I am the landlord in this situation. Due to waterdamage we are having to replace the kitchen in the property we rent out. I am in the process of getting quotes etc, but obviously there will be significant disruption to the tenant while the work is done (the kitchen is currently usable, but definitely needs replacing sooner rather than later) - what have others done in this situation in regards to compensating/accommodating (or not) tenants while this sort of work is carried out?

specialsubject Mon 10-Aug-15 18:52:31

if there's no kitchen the tenant really can't live there without a lot of hassle, so you need to provide alternative accommodation or money for it. Your landlord insurance should include that.

UnexpectedItemInShaggingArea Mon 10-Aug-15 20:55:27

I had to replace the entire downstairs floor once. The kitchen and lounge were unusable for 2 days. I gave them 25% rent rebate, some wine and chocolates, and sorted some convenience food.

They were young professional sharers, no kids so were very relaxed about it.

lampshady Mon 10-Aug-15 20:58:40

Only 25%? I'm shocked, but then again we currently had a landlord who let us move in without a working boiler and said we didn't need it anyway because it is summer. What summer?!

lampshady Mon 10-Aug-15 20:58:55

* have

Mrbrowncanmoo Mon 10-Aug-15 21:03:44

Message withdrawn at poster's request.

UnexpectedItemInShaggingArea Mon 10-Aug-15 21:58:35

They were happy, living the kind of lifestyle where they were always out, socialising or working. It was summer so they had pizzas in the garden for a day or two.

No kids, pets etc. to be disrupted and they had a much improved place at the end.

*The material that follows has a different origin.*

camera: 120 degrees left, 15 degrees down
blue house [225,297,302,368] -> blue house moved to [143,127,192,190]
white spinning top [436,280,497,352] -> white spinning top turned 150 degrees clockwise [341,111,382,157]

In return I didn't evict them when they set fire to the place by tossing cigs into the recycling bin. Give and take grin

pocketsized Tue 11-Aug-15 08:33:29

Thanks for the replies. All the appliances are stand alone, and do not need replacing so will be available throughout. We will need to rip out the units, replanted, replace units and then decorate. I anticipate the whole process will take a couple of weeks, but there will only be a few days where there is very little usable kitchen. I would not expect the tenants to stay in the house with no cooking facilities, but I wonder if it is reasonable to expect them to stay while the fitting /decorating etc is done, even though it would be fairly inconvenient for them.
I will call our insurance company today and enquire as to what they will/won't cover in these circumstances.

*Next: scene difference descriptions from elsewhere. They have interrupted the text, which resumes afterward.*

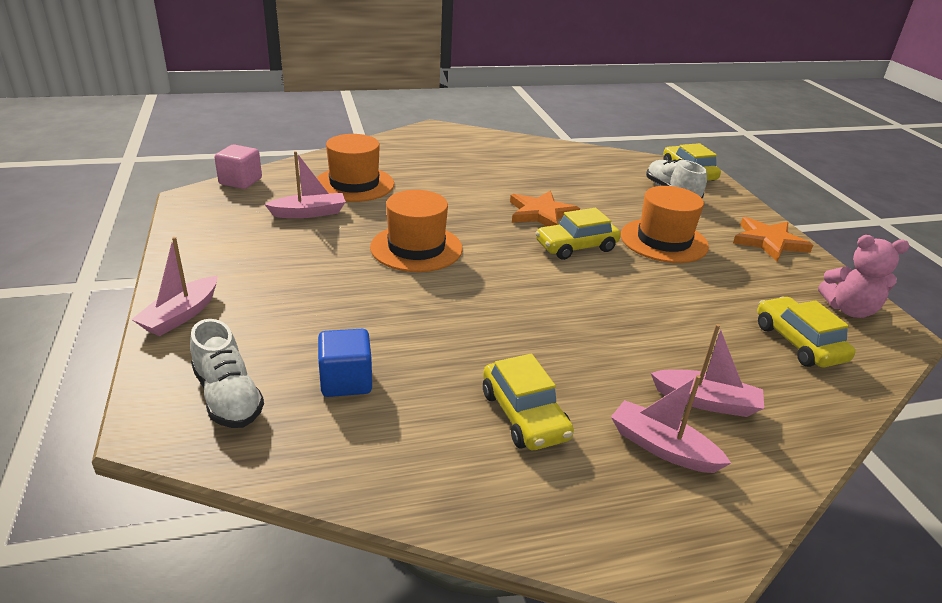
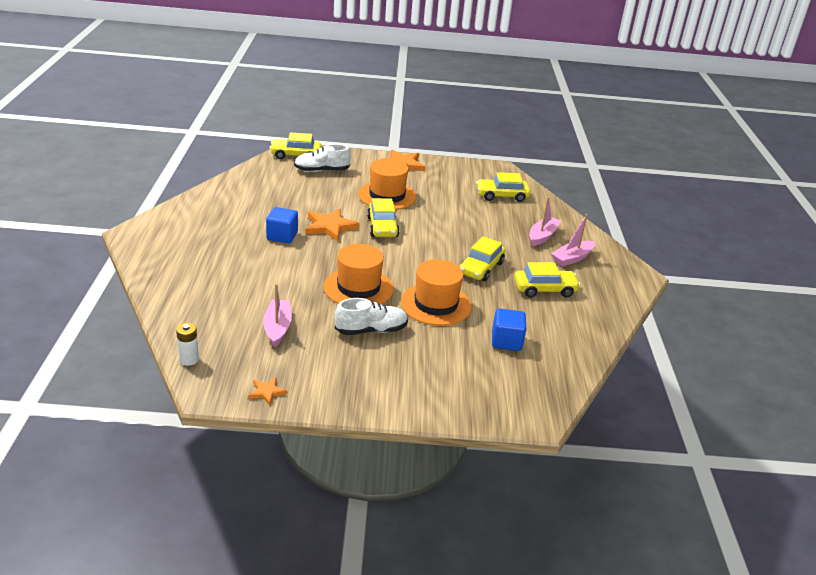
camera: 75 degrees left, 0 degrees up
pink boat [131,237,217,336] -> none
white shoe [190,319,264,428] -> white shoe moved to [335,298,408,335]
pink cube [214,144,262,189] -> white battery [176,323,199,366]
orange hat [317,134,394,202] -> orange hat moved to [401,260,472,326]
pink teddy bear [818,235,909,318] -> none
none -> orange star [248,377,287,405]
none -> blue cube [266,207,298,243]
none -> yellow car [459,236,505,281]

UnexpectedItemInShaggingArea Tue 11-Aug-15 13:44:51

Who are they? Do they have kids / pets?

Could you coincide the work with their holiday?

ReallyTired Tue 11-Aug-15 13:53:49

You need to talk to your tenants. Involve them with choosing the kitchen units. In a similar situation I allowed my tenant to choose the kitchen units from a choice of five or six that I was happy to install. I allowed her to pick a new lino.

I didn't give the tenant any discount or pay to rehouse her during the work. She was happy to accept the temporary distruption to get a beautiful new kitchen with new appliances. The level of distruption is no worse than if you get your own kitchen replaced. Long term it will improve the quality of your tenant's life. I think she had the microwave in the living room briefly and spent quite a bit of time at her boy friend's place.